# НАД ЧЕМ РАБОТАТЬ
**A)** Перечислите все города, которые упоминаются в отрывке об Аскалоне.
**B)** Согласуются ли с отрывком об Аскалоне следующие утверждения? (i) Раймунд Тулузский был разгневан поведением Готфрида. (ii) Готфрид Бульонский уступил уговорам баронов и принял условие горожан. (iii) После этих событий Аскалон еще полвека оставался в руках мусульман. Для каждого ответьте «да» или «нет» и процитируйте решающие слова отрывка.
**C)** Переведите, пожалуйста, на английский язык предложение из отрывка об Аскалоне: «Граждане Аскалона не уступили ни на йоту, равно как и Готфрид».

╭─ ИСТОЧНИК

Джон Робинсон - Темницы, Огонь и Мечи. Рыцари Храма в крестовых походах.
К крестоносцам отправили парламентера, предложившего сдать Аскалон при одном-единственном условии: сдачу должен принять никто иной, нежели Раймунд Тулузский, какового просят гарантировать безопасность горожан. Условие категоричное, не допускавшее толкований или обсуждений. Все христианские полководцы пришли в восторг от перспективы ценнейшей бескровной победы, дававшей Иерусалиму собственный морской порт. Вернее – все, кроме Готфрида Бульонского, посчитавшего условие непростительным личным оскорблением. Бароны принялись умолять его, но втуне: как оказалось, набожность вовсе не залог смиренномудрия. Если Аскалону предстоит войти в Иерусалимское королевство, эти отношения должны начаться с признания непреложного личного верховенства Защитника Гроба Господня. Сдаться они должны только Готфриду Бульонскому.
Граждане Аскалона не уступили ни на йоту, равно как и Готфрид. Словно для того, чтобы усугубить дело, тогда же прибыли посланцы мусульманского города-порта Арзуф, расположенного к северу по ту сторону Яффы. Отцы города тоже соглашались сдаться христианам, но только в лице Раймунда Тулузского. Уязвленный до глубины души, Готфрид в гневе отослал их прочь. Раймунд Тулузский тоже был разгневан, но уже поведением Готфрида. Из-за необузданной гордыни Готфрида Бульонского Аскалон оставался в руках мусульман еще полвека. Когда же его окончательно покорили силой оружия, победа далась ужасающей ценой, унеся множество христианских жизней – представленных, в числе прочих, обезглавленными трупами рыцарей-тамплиеров, свисавшими со стен.

╰─
╭─ ПРЕДОСТАВЛЕННЫЕ ЗАПИСИ

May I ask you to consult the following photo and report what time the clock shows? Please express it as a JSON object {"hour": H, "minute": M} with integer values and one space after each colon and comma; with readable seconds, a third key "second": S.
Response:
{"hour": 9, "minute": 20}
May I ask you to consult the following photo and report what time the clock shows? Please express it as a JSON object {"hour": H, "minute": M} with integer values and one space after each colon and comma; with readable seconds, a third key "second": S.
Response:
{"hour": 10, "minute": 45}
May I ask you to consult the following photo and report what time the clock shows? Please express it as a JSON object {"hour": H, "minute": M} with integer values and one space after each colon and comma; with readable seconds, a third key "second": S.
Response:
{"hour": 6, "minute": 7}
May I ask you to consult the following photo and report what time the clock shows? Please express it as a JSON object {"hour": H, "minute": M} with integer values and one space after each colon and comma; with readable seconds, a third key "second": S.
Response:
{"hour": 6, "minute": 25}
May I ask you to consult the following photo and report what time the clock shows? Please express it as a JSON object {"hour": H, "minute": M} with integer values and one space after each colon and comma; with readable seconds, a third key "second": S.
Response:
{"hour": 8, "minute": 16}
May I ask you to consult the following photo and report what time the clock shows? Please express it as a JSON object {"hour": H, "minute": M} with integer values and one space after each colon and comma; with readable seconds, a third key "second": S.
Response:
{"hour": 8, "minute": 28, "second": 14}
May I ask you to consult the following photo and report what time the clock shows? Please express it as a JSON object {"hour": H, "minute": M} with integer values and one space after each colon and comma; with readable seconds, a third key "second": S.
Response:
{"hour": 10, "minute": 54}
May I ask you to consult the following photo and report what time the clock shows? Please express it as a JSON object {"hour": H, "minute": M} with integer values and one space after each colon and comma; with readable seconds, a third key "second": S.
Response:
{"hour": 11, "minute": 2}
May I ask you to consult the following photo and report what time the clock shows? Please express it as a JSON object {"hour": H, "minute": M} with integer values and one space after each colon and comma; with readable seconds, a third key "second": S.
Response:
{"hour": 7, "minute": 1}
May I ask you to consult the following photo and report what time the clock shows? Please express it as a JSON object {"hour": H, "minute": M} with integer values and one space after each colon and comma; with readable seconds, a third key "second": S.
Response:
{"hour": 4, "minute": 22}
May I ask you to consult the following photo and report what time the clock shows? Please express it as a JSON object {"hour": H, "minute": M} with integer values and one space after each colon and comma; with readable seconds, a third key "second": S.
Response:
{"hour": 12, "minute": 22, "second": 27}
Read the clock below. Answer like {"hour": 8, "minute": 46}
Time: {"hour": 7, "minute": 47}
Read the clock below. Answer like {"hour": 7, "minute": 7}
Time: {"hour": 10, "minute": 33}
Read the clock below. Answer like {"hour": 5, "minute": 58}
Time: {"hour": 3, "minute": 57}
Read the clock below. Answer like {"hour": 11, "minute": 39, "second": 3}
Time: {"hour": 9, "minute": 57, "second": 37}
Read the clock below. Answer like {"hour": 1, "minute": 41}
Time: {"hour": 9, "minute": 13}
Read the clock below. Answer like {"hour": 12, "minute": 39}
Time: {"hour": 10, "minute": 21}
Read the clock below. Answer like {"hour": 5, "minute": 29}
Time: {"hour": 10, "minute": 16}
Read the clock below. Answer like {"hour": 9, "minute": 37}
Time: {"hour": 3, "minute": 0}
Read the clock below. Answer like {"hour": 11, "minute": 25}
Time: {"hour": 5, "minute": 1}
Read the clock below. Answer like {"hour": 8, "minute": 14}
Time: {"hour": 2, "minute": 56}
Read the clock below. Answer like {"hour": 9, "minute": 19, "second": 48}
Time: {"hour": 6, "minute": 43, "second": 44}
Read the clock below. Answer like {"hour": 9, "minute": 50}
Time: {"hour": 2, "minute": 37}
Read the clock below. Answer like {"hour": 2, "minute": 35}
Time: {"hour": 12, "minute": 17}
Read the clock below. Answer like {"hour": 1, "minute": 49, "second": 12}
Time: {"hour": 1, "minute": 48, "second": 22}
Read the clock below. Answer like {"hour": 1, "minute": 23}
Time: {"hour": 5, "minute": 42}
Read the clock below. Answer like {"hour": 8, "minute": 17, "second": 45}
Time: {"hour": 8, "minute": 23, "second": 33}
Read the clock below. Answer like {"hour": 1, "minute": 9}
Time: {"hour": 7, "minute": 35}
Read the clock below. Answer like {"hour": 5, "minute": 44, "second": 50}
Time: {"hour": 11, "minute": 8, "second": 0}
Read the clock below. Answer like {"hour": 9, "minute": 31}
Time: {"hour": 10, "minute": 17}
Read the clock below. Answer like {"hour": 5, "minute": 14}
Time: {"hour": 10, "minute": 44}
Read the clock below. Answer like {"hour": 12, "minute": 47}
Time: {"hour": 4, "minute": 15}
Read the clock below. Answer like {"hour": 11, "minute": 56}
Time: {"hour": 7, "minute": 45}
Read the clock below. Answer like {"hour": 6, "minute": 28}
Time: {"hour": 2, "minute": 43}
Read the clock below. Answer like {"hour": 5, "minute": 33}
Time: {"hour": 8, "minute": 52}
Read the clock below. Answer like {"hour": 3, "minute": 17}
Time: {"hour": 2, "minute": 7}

╰─

# РЕШЕНИЯ ЗАДАНИЙ
**A)** Аскалон, Иерусалим, Арзуф, Яффа.

**B)**
(i) Да: «Раймунд Тулузский тоже был разгневан, но уже поведением Готфрида».
(ii) Нет: «Бароны принялись умолять его, но втуне».
(iii) Да: «Аскалон оставался в руках мусульман еще полвека».

**C)** The citizens of Ascalon would not yield an inch, and neither would Godfrey.